- Directed by: Joe De Grasse
- Written by: Unknown
- Produced by: Carl Laemmle
- Starring: Lon Chaney Pauline Bush
- Distributed by: Universal Film Manufacturing Company
- Release date: March 29, 1917;
- Running time: 1 reel (10 minutes)
- Country: United States
- Languages: Silent English intertitles

= The Mask of Love =

1917 film

The Mask of Love is a 1914 American short silent crime film (released in 1917), directed by Joe De Grasse and starring Lon Chaney and Pauline Bush. The film is considered lost.
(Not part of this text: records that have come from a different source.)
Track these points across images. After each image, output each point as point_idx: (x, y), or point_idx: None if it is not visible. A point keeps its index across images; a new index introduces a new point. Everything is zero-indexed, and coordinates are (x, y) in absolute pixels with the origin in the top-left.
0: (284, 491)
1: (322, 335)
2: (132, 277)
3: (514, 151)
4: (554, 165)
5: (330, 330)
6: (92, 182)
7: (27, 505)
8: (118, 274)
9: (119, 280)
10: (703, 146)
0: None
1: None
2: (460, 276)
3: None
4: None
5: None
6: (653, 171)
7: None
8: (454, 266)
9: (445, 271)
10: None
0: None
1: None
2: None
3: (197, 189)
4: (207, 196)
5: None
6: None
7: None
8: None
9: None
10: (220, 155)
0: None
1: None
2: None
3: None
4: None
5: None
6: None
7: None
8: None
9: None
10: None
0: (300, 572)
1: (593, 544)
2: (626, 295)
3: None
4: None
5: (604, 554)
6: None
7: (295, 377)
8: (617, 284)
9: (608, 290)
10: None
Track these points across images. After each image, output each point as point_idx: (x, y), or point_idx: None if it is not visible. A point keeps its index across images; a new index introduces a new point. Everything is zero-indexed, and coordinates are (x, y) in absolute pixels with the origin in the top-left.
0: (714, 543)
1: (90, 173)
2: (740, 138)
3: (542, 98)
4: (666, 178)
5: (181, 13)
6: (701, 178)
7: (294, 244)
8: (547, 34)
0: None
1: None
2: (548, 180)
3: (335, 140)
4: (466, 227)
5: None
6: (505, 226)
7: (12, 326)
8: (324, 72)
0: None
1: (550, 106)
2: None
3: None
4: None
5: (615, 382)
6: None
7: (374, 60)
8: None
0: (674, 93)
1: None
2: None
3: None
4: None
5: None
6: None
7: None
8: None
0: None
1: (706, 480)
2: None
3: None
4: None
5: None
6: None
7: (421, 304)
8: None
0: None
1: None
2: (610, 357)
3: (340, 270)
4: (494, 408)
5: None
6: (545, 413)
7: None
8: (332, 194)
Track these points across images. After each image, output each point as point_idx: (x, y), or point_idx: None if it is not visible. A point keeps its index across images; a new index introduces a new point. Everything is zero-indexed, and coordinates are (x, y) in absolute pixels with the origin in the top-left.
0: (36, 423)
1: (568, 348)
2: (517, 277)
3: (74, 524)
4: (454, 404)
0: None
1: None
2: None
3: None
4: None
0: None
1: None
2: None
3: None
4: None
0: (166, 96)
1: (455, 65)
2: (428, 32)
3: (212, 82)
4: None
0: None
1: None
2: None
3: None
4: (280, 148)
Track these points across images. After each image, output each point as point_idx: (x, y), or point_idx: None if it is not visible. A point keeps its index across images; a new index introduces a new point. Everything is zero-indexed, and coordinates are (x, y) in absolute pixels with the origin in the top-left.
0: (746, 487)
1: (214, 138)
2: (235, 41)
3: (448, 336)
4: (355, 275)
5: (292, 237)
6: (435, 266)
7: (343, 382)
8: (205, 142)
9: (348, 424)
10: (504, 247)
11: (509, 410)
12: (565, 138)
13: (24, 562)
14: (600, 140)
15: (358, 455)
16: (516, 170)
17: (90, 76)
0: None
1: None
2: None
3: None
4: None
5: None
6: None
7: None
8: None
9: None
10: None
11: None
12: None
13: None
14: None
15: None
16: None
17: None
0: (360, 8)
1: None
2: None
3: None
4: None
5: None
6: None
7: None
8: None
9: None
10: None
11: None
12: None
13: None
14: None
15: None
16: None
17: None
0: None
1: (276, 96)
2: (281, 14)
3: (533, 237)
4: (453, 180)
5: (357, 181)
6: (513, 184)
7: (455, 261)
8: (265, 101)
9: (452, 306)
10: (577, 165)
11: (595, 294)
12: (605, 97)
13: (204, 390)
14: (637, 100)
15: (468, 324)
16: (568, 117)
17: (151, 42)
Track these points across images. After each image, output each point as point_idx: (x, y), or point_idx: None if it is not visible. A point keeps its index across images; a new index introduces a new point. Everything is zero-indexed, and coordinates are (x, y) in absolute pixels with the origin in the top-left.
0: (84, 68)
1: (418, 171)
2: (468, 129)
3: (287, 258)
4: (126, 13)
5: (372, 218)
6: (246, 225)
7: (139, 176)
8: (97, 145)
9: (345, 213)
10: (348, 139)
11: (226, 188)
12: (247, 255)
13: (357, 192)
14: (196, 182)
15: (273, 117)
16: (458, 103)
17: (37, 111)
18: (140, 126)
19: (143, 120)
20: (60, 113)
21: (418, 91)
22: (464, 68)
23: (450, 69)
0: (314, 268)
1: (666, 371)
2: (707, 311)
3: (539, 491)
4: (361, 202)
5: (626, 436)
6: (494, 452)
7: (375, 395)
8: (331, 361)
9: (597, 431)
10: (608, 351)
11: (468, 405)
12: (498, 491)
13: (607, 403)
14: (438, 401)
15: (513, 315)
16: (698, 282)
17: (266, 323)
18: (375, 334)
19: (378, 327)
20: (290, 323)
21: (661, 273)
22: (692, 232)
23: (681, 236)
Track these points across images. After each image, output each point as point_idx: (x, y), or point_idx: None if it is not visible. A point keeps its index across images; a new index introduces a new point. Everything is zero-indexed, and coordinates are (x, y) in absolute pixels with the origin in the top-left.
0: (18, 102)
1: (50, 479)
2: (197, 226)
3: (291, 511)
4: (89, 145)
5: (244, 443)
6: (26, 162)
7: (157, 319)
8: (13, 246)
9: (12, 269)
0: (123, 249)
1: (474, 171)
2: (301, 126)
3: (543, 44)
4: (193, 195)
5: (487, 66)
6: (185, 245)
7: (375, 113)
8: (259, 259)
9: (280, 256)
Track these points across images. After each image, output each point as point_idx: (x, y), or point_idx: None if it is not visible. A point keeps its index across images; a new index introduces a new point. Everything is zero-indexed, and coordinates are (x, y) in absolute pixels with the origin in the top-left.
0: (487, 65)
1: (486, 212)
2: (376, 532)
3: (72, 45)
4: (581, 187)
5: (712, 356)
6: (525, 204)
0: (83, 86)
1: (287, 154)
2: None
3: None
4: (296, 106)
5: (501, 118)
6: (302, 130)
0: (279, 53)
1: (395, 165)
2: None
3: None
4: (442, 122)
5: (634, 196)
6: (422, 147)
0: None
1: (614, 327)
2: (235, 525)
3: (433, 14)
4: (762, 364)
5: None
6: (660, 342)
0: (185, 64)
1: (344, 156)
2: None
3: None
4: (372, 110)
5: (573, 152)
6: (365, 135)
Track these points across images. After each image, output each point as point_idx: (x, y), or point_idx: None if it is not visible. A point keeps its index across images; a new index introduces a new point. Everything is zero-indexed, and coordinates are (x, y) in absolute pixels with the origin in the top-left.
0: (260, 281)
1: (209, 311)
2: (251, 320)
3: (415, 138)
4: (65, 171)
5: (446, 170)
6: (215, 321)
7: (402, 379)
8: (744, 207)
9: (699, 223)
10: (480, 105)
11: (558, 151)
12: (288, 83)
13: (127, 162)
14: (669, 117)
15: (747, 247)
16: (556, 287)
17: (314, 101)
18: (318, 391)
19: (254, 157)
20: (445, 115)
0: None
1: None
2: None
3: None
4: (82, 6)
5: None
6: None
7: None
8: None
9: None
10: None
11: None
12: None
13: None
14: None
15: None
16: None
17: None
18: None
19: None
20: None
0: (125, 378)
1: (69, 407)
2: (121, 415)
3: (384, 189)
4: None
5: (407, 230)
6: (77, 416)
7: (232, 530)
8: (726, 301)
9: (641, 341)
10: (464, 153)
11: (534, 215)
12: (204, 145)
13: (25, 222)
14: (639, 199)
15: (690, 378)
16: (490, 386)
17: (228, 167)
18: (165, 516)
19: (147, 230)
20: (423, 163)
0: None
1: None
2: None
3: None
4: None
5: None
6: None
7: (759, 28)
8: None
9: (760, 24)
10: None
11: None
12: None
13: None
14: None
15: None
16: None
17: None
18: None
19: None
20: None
Chaney biographer Jon C. Mirsalis states: "As is the case for Accusing Evidence (1916), it is highly unlikely that (The Mask of Love) was shot in 1917. It may be a reissue of an earlier film when Bush and Chaney were working together, although no other film's synopsis matches this very closely. It could also have been assembled from footage leftover from The Menace to Carlotta (1914), or it may have just been shot previously circa 1914 and never released." Pauline Bush was no longer working at Universal in 1917.

==Plot==
Carlotta and her elderly father live in poverty, and are befriended by Marino, a tough criminal. Marino pretends to want to help them, but he attempts to rape Carlotta. Peter, an old friend of Carlotta's, happens along in time to rescue her. Carlotta's father learns of Marino's attempted rape of his daughter and swears revenge. He confronts Marino and they fight. Marino is just about to stab Carlotta's father when he receives a beating from Peter. Carlotta and Peter are married and make plans for a happy life together.